Audio of Stalin was launched on 22 August 2006 at a jam pack auditorium of Lalitha Kala Vedika in Public Gardens, Hyderabad. Pawan Kalyan launched the audio of gave the first cassette to Nimmagadda Prasad (Matrix Labs) and Murali Krishnam Raju (MAA TV). The film has six songs composed by Mani Sharma, with lyrics by Anantha Sriram, Pedada Murthy, Kadikonda and Suddala Ashok Teja.

Track list
| No. | Title | Lyrics | Singer(s) | Length |
|---|---|---|---|---|
| 1. | "Go Go Goa" | Anantha Sriram | Ranjith, Mahalakshmi Iyer | 5:00 |
| 2. | "Siggutho Chi Chi" | Peddada Murthy | Sadhana Sargam, Hariharan, Mallikarjun (Uncredited) | 4:59 |
| 3. | "I Wanna Spider Man" | Kandikonda | Rita, Naveen Madhav | 5:07 |
| 4. | "Thobare Thoba" | Anantha Sreeram | Sunitha Upadrashta, S. P. Balasubrahmanyam | 4:58 |
| 5. | "Suryude Selavani" | Suddala Ashok Teja | S. P. Balasubrahmanyam | 5:10 |
| 6. | "Parare Parare" | Anantha Sreeram | Shankar Mahadevan | 5:16 |
| Total length: |  |  |  | 30:30 |

==Reception==
===Critical reception===
The film received mixed to positive reviews. Jeevi of idlebrain.com praised the performances of Chiranjeevi and Khushboo and stated that "First half of the film is pretty mediocre as there is no conflict thread in terms of villain. Second half is better from the moment villain enters the scene. The last 20 minutes of the film stands out with very good emotions." Sify.com gave it 3 on 5 stars as well and stated "The much hyped Murugadoss directed Stalin does not have Chiru as the comic book superhero in the first half.

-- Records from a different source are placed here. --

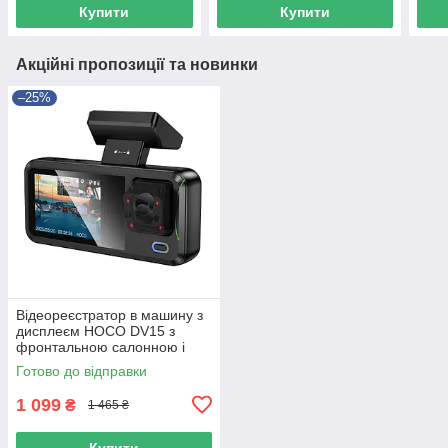
Купити
Купити
Акційні пропозиції та новинки
–25%
Відеореєстратор в машину з
дисплеєм HOCO DV15 з
фронтальною салонною і
задньою камерами Чорний
Готово до відправки
1 099
₴
1 465 ₴
Купити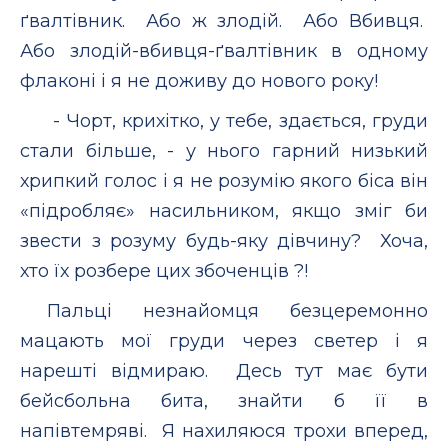
ґвалтівник. Або ж злодій. Або Вбивця.
Або злодій-вбивця-ґвалтівник в одному
флаконі і я не доживу до нового року!
- Чорт, крихітко, у тебе, здається, груди
стали більше, - у нього гарний низький
хрипкий голос і я не розумію якого біса він
«підробляє» насильником, якщо зміг би
звести з розуму будь-яку дівчину? Хоча,
хто їх розбере цих збоченців ?!
Пальці незнайомця безцеремонно
мацають мої груди через светер і я
нарешті відмираю. Десь тут має бути
бейсбольна бита, знайти б її в
напівтемряві. Я нахиляюся трохи вперед,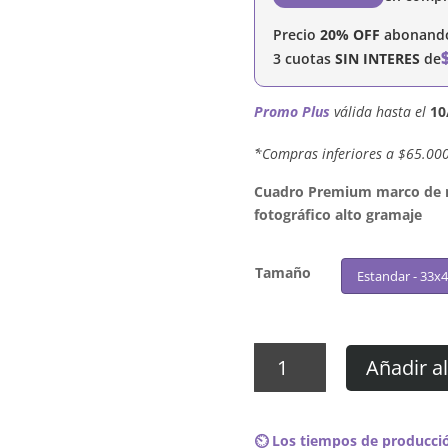
Precio
20% OFF
abonando 
3 cuotas
SIN INTERES
de
Promo Plus
válida hasta el
10
´*Compras inferiores a $65.00
Cuadro Premium marco de ma
fotográfico alto gramaje
Tamaño
Estandar - 33x
Cuadro
Añadir al
Nipsey
Hussle
-
⏲️ Los tiempos de producció
Slauson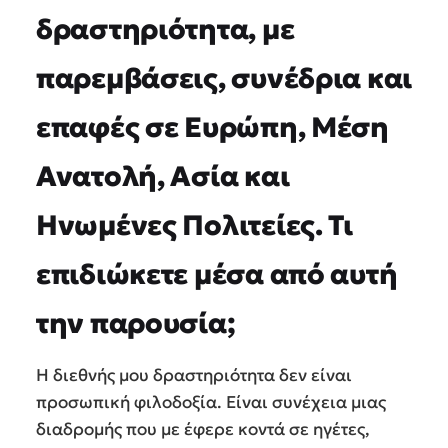
δραστηριότητα, με
παρεμβάσεις, συνέδρια και
επαφές σε Ευρώπη, Μέση
Ανατολή, Ασία και
Ηνωμένες Πολιτείες. Τι
επιδιώκετε μέσα από αυτή
την παρουσία;
Η διεθνής μου δραστηριότητα δεν είναι
προσωπική φιλοδοξία. Είναι συνέχεια μιας
διαδρομής που με έφερε κοντά σε ηγέτες,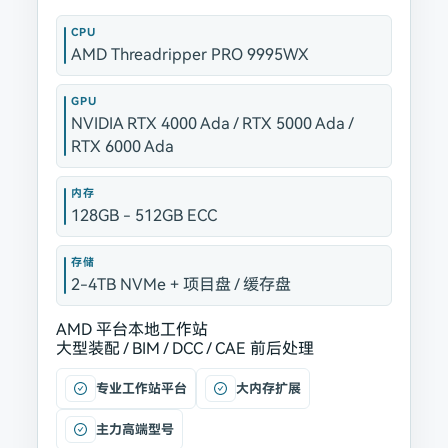
CPU
AMD Threadripper PRO 9995WX
GPU
NVIDIA RTX 4000 Ada / RTX 5000 Ada /
RTX 6000 Ada
内存
128GB - 512GB ECC
存储
2-4TB NVMe + 项目盘 / 缓存盘
AMD 平台
本地工作站
大型装配 / BIM / DCC / CAE 前后处理
专业工作站平台
大内存扩展
主力高端型号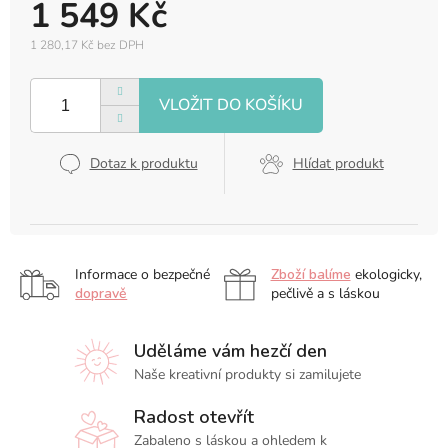
1 549 Kč
1 280,17 Kč bez DPH
Měrná
cena:
Dotaz k produktu
Hlídat produkt
Informace o bezpečné
Zboží balíme
ekologicky,
dopravě
pečlivě a s láskou
Uděláme vám hezčí den
Naše kreativní produkty si zamilujete
Radost otevřít
Zabaleno s láskou a ohledem k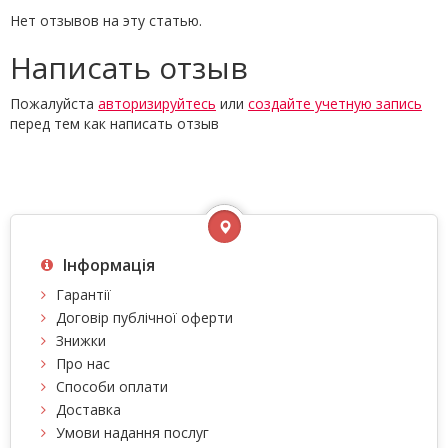
Нет отзывов на эту статью.
Написать отзыв
Пожалуйста
авторизируйтесь
или
создайте учетную запись
перед тем как написать отзыв
Інформація
Гарантії
Договір публічної оферти
Знижки
Про нас
Способи оплати
Доставка
Умови надання послуг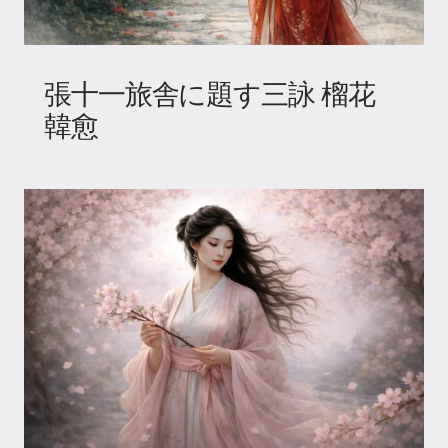
張十一旅舎に題す三詠 榴花
韓愈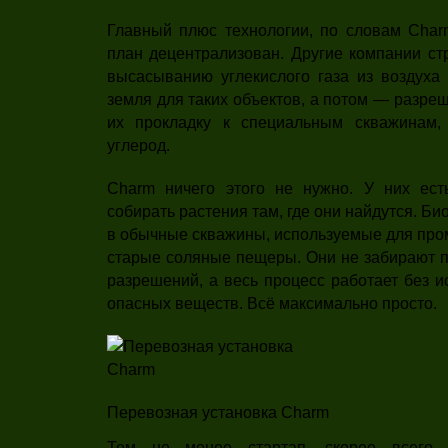
Главный плюс технологии, по словам Charm
план децентрализован. Другие компании ст
высасыванию углекислого газа из воздуха
земля для таких объектов, а потом — разре
их прокладку к специальным скважинам, 
углерод.
Charm ничего этого не нужно. У них ест
собирать растения там, где они найдутся. Б
в обычные скважины, используемые для про
старые соляные пещеры. Они не забирают п
разрешений, а весь процесс работает без и
опасных веществ. Всё максимально просто.
Перевозная установка Charm
Тем не менее стартап, скорее всего, 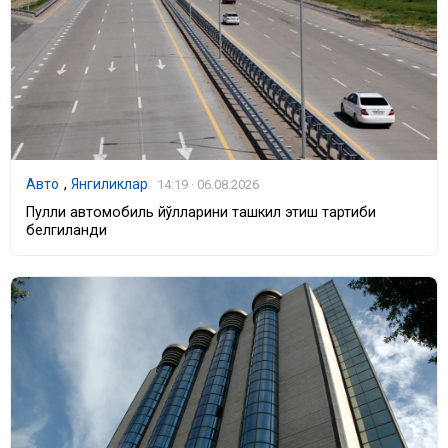
Авто
,
Янгиликлар
14:19 · 06.08.2026
Пулли автомобиль йўлларини ташкил этиш тартиби
белгиланди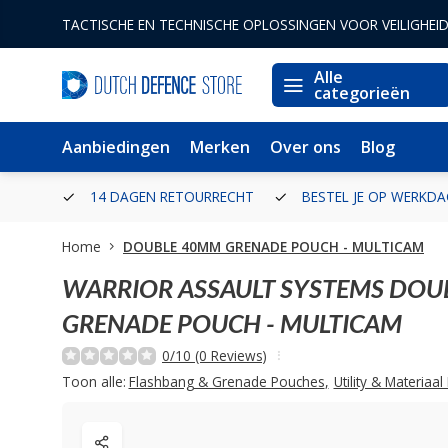
TACTISCHE EN TECHNISCHE OPLOSSINGEN VOOR VEILIGHEI
Alle
categorieën
Aanbiedingen
Merken
Over ons
Blog
ERLAND
14 DAGEN RETOURRECHT
BESTEL JE OP WERKDA
Home
DOUBLE 40MM GRENADE POUCH - MULTICAM
WARRIOR ASSAULT SYSTEMS
DOU
GRENADE POUCH - MULTICAM
0/10 (0 Reviews)
Toon alle:
Flashbang & Grenade Pouches
,
Utility & Materiaa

He is basically a do-gooder for his fellow-men as he attempts to make the world a better place to live. Chiru in such a role may or may not work with the masses but in this refreshingly different role, he is cool with a capital C." Indiaglitz.com also commented "Director Murugadoss, who made us all sit up and take notice through Tagore (story) and Ghajini, once again underlines his talent for making a wholesome and powerful mass masala movie. In Chiranjeevi, he has somebody who can bring to life any kind of idea he (Murugadoss) has. Chiranjeevi, it seems, has been particular about the 'message' aspect — at his stature and seniority, he had every reason to be."